An alternative philosophy argues that extracting sparse features discards useful information. Direct SLAM operates on raw pixel intensities, aligning images photometrically without explicit feature detection. DTAM (Newcombe et al. 2011) reconstructed dense depth maps for each frame, while LSD-SLAM (Engel et al. 2014) achieved semi-dense mapping in real time. By using all pixels with sufficient gradient, direct methods can handle low-texture scenes better than feature-based ones. However, they are sensitive to lighting changes and require high frame rates. The direct versus feature-based debate is a living disagreement about representation: sparse geometric stability versus dense photometric richness. Both approaches coexist today, often hybridized in modern systems.
Geometric maps are sufficient for localization but not for higher-level reasoning. Semantic SLAM enriches the map with object-level recognition. SLAM++ (Salas-Moreno et al. 2013) detected and tracked known object models as landmarks, enabling the robot to understand that a chair is a chair, not just a cluster of points. This framework layers semantic labels onto a geometric (often graph-based) back-end. Semantic information helps with data association (objects are persistent and recognizable) and enables goal-directed behavior. Semantic SLAM does not replace earlier frameworks; it extends them, and many recent systems combine object detection with feature-based or direct SLAM.

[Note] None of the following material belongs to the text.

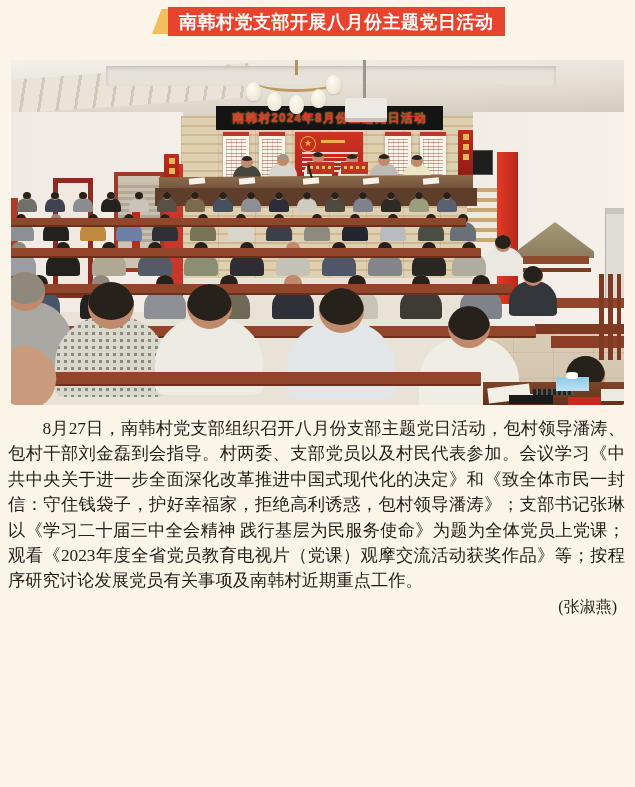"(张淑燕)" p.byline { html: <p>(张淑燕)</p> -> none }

Deep learning has permeated every component of the SLAM pipeline. Learned depth estimation from single images can replace stereo or RGB-D sensors; learned feature extractors (e.g., SuperPoint, D2-Net) improve robustness; end-to-end pose regression networks attempt to bypass explicit geometry. CNN-SLAM (Tateno et al. 2017) demonstrated a monocular system that learned depth and matching jointly. Learning-based SLAM often retains a classical back-end for optimization, but fully differentiable systems (e.g., Droid-SLAM) aim to train the entire SLAM pipeline from data. The core question is whether learned components supplant or merely augment classical modules. Currently, learned front-ends with geometric back-ends dominate, and the field debates the importance of explicit geometric priors.
Today, the graph-based back-end is near-universal, serving as the optimization core for feature-based, direct, semantic, and learning-based systems. Filter-based SLAM persists only for small-scale or resource-constrained platforms. The major active debates cluster around representation: sparse versus dense (features vs. raw data), geometric versus semantic, and handcrafted versus learned. Data association—the problem of matching observations to map elements—remains a unifying challenge that each framework addresses differently. Most leading systems combine multiple ideas: for instance, ORB-SLAM3 uses a graph back-end with feature-based front-end; Droid-SLAM replaces feature extraction with learned depth and optical flow while retaining a differentiable optimization layer. The field agrees on the necessity of uncertainty handling and loop closure, but disagrees on how much of the pipeline should be learned and whether explicit geometric models are still needed. The competition among these frameworks has driven steady progress toward robust, real-time perception for robots operating in the wild.